[Task requirements]: The job is to find each line in the entries holding the string "bresp" and copy that line.

.....

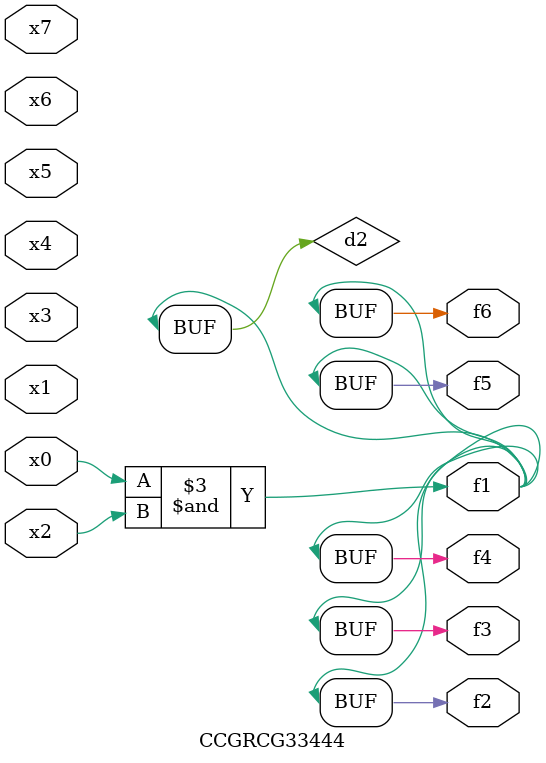
<source format=v>
module CCGRCG33444(
	input x0, x1, x2, x3, x4, x5, x6, x7,
	output f1, f2, f3, f4, f5, f6
);

	wire d1, d2;

	nor (d1, x3, x6);
	and (d2, x0, x2);
	assign f1 = d2;
	assign f2 = d2;
	assign f3 = d2;
	assign f4 = d2;
	assign f5 = d2;
	assign f6 = d2;
endmodule

</source>
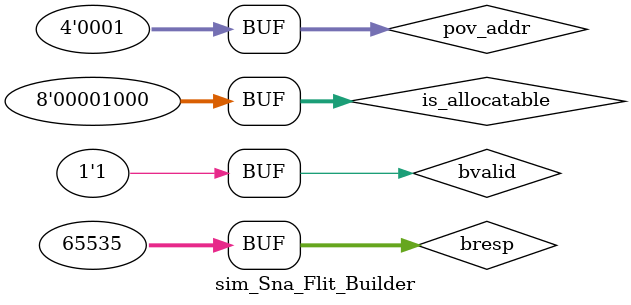
<source format=v>
`timescale 1ns / 1ps


module sim_Sna_Flit_Builder();
    reg [31:0] rdata;
    reg [0:0] rvalid;
    reg [31:0] bresp;
    reg [0:0] bvalid;
    reg [7:0] is_allocatable;
    reg [3:0] pov_addr;
    wire [36:0] header;
    wire [36:0] tail;
    
SNA_flit_builder sub_Sna_Flit_Builder(rdata,rvalid,bresp, bvalid, is_allocatable, pov_addr, header, tail);

initial 
    begin
    #20 pov_addr = 4'b0001;
        bresp[31:0] = 32'b00000000000000001111111111111111;
    #20 bvalid = 1;
        is_allocatable = 8'b00001000;
    end
endmodule

</source>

.....

[Result]:
    reg [31:0] bresp;
SNA_flit_builder sub_Sna_Flit_Builder(rdata,rvalid,bresp, bvalid, is_allocatable, pov_addr, header, tail);
        bresp[31:0] = 32'b00000000000000001111111111111111;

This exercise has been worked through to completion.